ECLI:NL:PHR:2020:1239
Parket bij de Hoge Raad
- Rechtspraak.nl
Niet-ontvankelijkheid van de verdachte in het cassatieberoep wegens termijnoverschrijding
In deze zaak is de verdachte, geboren in 1996, door het gerechtshof Den Haag op 22 mei 2019 veroordeeld tot jeugddetentie voor een periode van 10 maanden, waarvan 5 maanden voorwaardelijk, met een proeftijd van twee jaren. De veroordeling betreft meerdere misdrijven, waaronder deelname aan een organisatie met criminele doeleinden en diefstal in woningen. De verdachte heeft daarnaast een schadevergoedingsmaatregel opgelegd gekregen aan de benadeelde partijen.

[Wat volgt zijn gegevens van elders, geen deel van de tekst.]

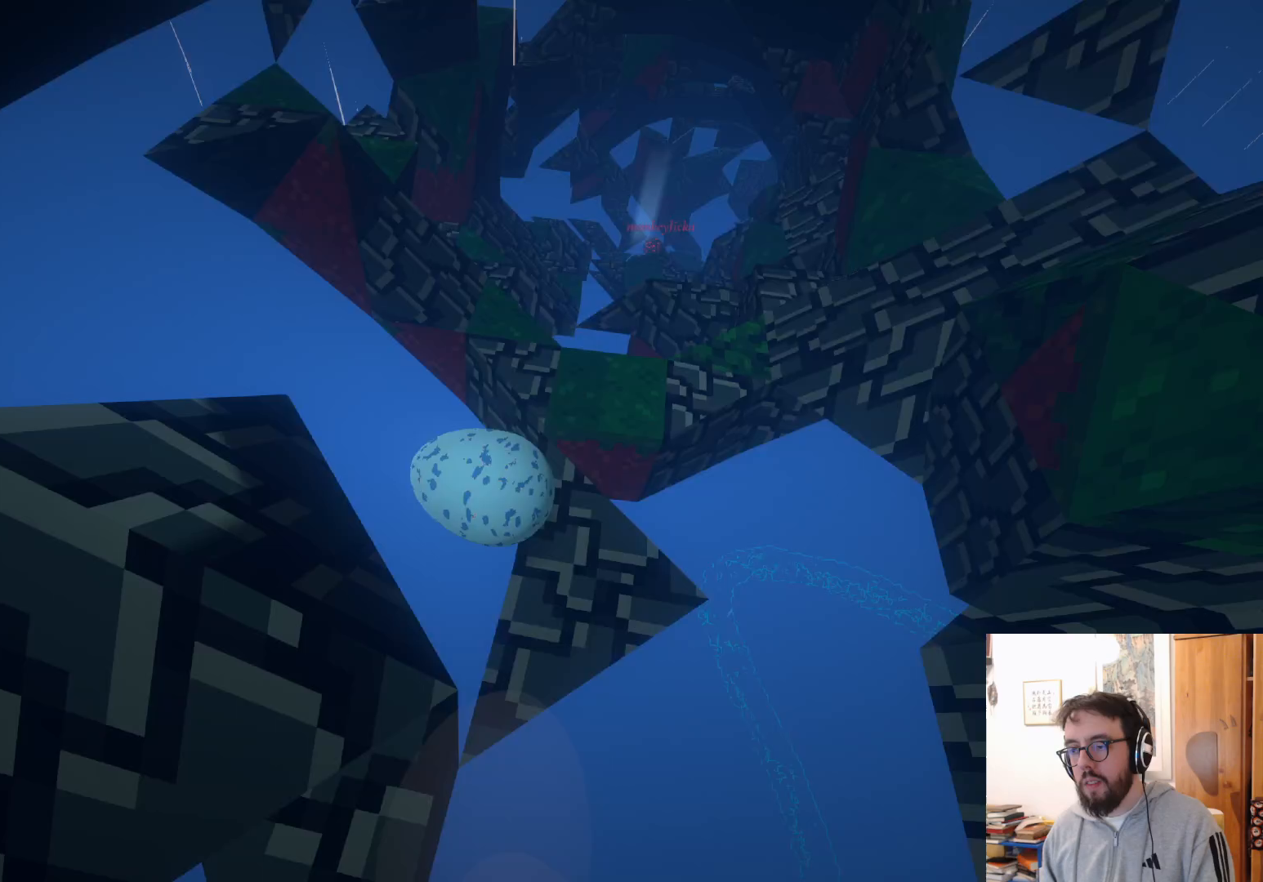
{"buttons": [], "left_stick": "down-left", "right_stick": "center", "events": [[33, "left_stick", "up-right"], [167, "A", "down"], [317, "A", "up"], [417, "left_stick", "down-left"]]}
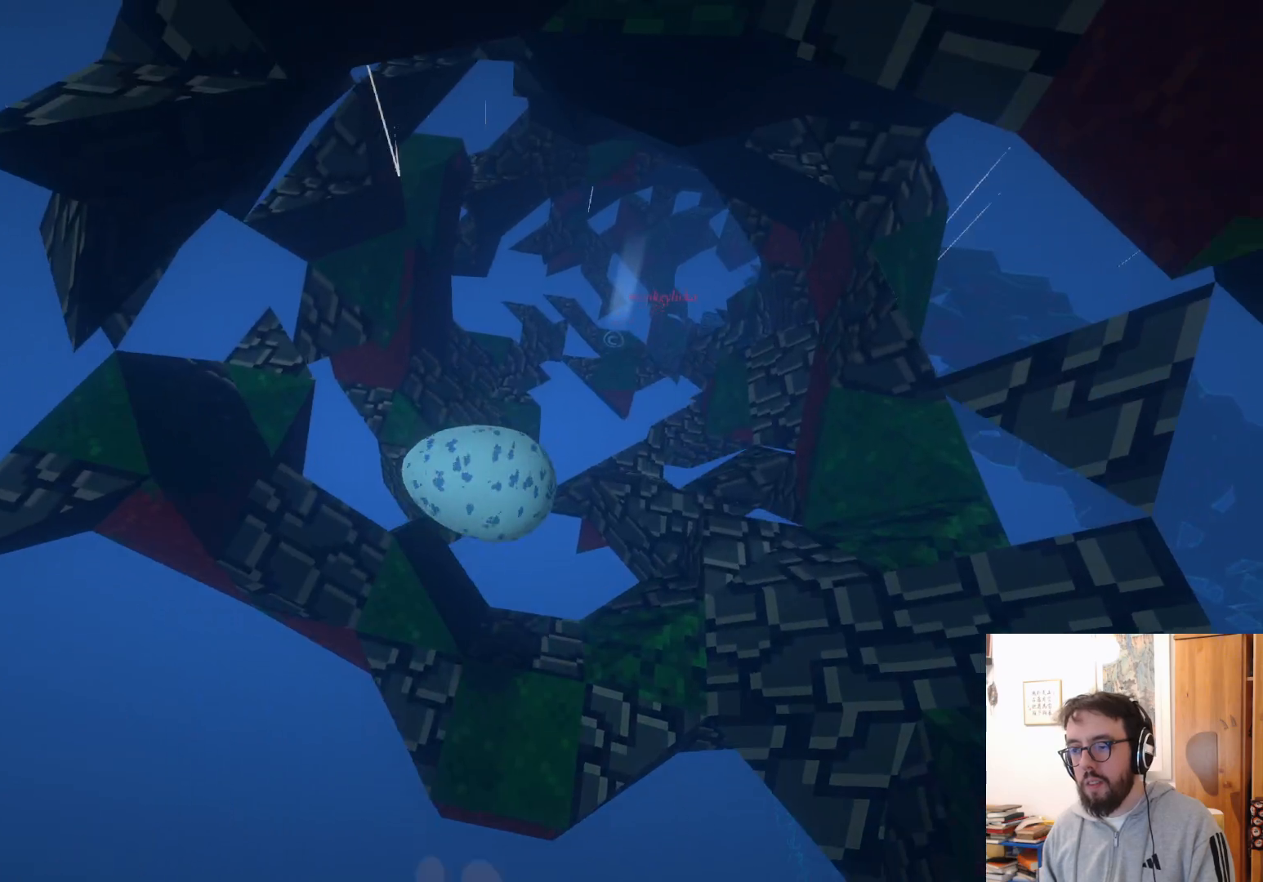
{"buttons": [], "left_stick": "center", "right_stick": "center", "events": [[433, "left_stick", "center"]]}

De aanzegging van de mogelijkheid tot cassatie is op 8 mei 2020 betekend, maar de schriftuur met middelen van cassatie is pas op 17 juli 2020 bij de Hoge Raad ingekomen. Dit is in strijd met de wettelijke termijn van twee maanden, zoals voorgeschreven in artikel 437, tweede lid, van het Wetboek van Strafvordering. Hierdoor is de verdachte niet-ontvankelijk verklaard in het cassatieberoep.
De conclusie van de procureur-generaal, D.J.M.W. Paridaens, is dat de verdachte niet kan worden ontvangen in het beroep, omdat de termijnoverschrijding niet in acht is genomen. De zaak heeft samenhang met andere zaken, genummerd 19/02582, 19/02584, 19/02643 en 19/02645, waar ook conclusies over zijn getrokken.